抜粋箇所 -
§

載籍浩瀚

積んで詰む

倒叙ミステリを掌握する/石持浅海『君の望む死に方』

『君の望む死に方』は、石持浅海による倒叙ミステリのシリーズ、碓氷優佳シリーズの二作目である。

余命六カ月――ガン告知を受けたソル電機社長の日向は、社員の梶間に自分を殺させる最期を選んだ。日向には、創業仲間だった梶間の父親を殺した過去があったのだ。梶間を殺人犯にさせない形で殺人を実行させるために、幹部候補を対象にした研修を準備する日向。彼の思惑通りに進むかに見えた時、ゲストに招いた女性・碓氷優佳の恐るべき推理が、計画を狂わせ始めた…。(hontoあらすじより引用)

 

 倒叙モノながら、<犯人>視点中心に描かれるのではなく、殺されようと画策している<被害者>の視点、<被害者>を殺そうとしている<犯人>の視点が交互に挿入されて物語が進んでいくのが面白い。さらにはシリーズ探偵である碓氷優佳の視点は、一切描かれない。

 これは、とても歪である。なぜならば倒叙ミステリで多く採用される語られ方は、「犯人」による犯行ならびにその画策が中心に描かれ、そこに探偵役による捜査と追及が挟まるパターンだからだ。しかし、本作ではそうではない。<被害者>ならびに<犯人>のふたつの視点のみで構成されている。

§

元データ -
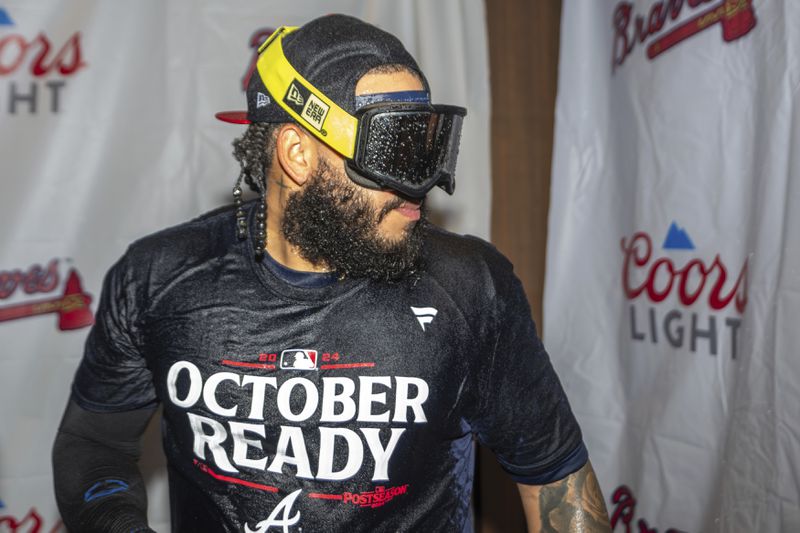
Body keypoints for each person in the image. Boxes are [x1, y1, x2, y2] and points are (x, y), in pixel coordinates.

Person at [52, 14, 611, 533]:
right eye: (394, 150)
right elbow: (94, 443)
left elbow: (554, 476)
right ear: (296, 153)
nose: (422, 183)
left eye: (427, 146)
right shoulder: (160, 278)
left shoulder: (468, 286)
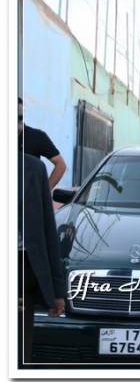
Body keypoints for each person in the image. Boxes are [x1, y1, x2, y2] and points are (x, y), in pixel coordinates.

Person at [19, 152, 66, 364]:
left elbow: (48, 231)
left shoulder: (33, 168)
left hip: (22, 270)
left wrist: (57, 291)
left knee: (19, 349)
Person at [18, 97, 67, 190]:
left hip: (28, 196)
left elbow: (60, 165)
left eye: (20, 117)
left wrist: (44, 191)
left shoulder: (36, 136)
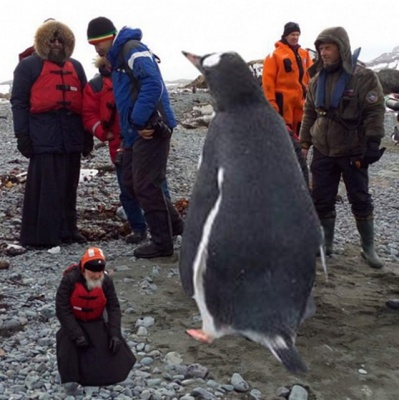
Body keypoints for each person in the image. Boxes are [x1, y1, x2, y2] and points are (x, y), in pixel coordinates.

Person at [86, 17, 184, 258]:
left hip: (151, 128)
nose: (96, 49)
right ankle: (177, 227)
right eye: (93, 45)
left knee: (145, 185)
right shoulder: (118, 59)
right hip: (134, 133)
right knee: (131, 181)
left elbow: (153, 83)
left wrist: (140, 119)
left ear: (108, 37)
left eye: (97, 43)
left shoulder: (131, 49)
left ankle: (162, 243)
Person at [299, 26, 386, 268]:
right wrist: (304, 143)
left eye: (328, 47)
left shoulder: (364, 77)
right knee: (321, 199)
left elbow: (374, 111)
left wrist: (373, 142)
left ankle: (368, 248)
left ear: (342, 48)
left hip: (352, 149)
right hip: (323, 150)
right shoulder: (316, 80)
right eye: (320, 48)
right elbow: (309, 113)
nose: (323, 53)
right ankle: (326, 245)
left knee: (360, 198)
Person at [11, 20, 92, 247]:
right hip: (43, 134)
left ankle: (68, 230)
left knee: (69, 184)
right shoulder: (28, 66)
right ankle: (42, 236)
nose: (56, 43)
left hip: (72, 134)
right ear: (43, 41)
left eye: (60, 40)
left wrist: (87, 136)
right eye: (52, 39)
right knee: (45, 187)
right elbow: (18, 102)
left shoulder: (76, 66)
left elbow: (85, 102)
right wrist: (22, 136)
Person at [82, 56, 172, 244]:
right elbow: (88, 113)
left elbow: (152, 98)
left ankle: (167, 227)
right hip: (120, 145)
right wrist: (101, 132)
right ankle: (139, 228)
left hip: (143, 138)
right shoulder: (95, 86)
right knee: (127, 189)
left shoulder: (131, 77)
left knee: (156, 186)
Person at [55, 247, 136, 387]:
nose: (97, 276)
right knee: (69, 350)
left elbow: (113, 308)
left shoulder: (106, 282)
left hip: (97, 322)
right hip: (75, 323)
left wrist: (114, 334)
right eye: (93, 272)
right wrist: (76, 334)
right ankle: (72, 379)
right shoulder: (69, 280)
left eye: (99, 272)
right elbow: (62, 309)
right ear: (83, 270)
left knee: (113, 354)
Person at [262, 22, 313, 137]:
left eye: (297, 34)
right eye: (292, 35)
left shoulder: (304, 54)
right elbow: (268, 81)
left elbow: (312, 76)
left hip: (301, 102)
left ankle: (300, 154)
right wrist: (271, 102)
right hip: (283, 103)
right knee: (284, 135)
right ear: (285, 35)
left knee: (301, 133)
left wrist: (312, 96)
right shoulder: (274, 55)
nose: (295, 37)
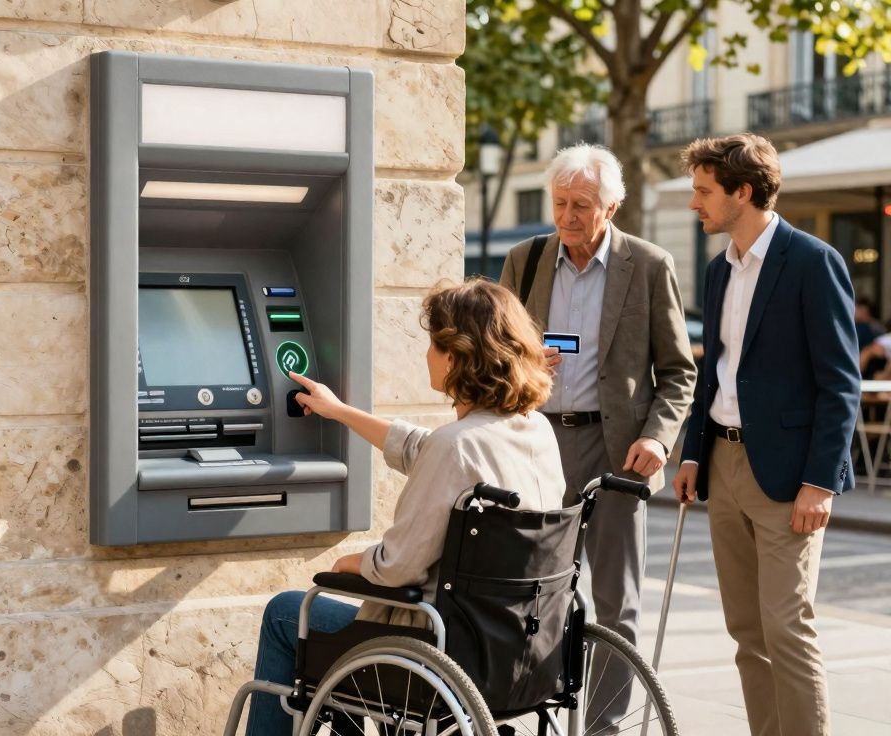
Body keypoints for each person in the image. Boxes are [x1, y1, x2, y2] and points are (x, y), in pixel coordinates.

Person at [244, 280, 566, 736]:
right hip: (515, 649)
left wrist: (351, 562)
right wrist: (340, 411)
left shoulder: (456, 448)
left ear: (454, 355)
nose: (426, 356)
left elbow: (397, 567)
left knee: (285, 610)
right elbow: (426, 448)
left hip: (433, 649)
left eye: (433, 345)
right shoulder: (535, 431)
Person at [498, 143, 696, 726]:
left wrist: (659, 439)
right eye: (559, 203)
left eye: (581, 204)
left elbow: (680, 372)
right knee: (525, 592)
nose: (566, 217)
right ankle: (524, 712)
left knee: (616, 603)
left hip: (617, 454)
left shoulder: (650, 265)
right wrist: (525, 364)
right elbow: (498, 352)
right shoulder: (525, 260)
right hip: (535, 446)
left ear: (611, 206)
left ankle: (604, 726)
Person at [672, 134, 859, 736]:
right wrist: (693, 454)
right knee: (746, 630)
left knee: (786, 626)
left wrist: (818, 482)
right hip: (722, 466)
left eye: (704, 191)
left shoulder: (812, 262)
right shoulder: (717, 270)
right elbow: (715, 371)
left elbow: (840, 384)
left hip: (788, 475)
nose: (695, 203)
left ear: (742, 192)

§

課題の目的 - 『君の望む死に方』の書評を、一字一句変えずに全文引用してください。 資料は書評とは別個のものである。

回答 -
載籍浩瀚

積んで詰む

倒叙ミステリを掌握する/石持浅海『君の望む死に方』

『君の望む死に方』は、石持浅海による倒叙ミステリのシリーズ、碓氷優佳シリーズの二作目である。

余命六カ月――ガン告知を受けたソル電機社長の日向は、社員の梶間に自分を殺させる最期を選んだ。日向には、創業仲間だった梶間の父親を殺した過去があったのだ。梶間を殺人犯にさせない形で殺人を実行させるために、幹部候補を対象にした研修を準備する日向。彼の思惑通りに進むかに見えた時、ゲストに招いた女性・碓氷優佳の恐るべき推理が、計画を狂わせ始めた…。(hontoあらすじより引用)

 

 倒叙モノながら、<犯人>視点中心に描かれるのではなく、殺されようと画策している<被害者>の視点、<被害者>を殺そうとしている<犯人>の視点が交互に挿入されて物語が進んでいくのが面白い。さらにはシリーズ探偵である碓氷優佳の視点は、一切描かれない。

 これは、とても歪である。なぜならば倒叙ミステリで多く採用される語られ方は、「犯人」による犯行ならびにその画策が中心に描かれ、そこに探偵役による捜査と追及が挟まるパターンだからだ。しかし、本作ではそうではない。<被害者>ならびに<犯人>のふたつの視点のみで構成されている。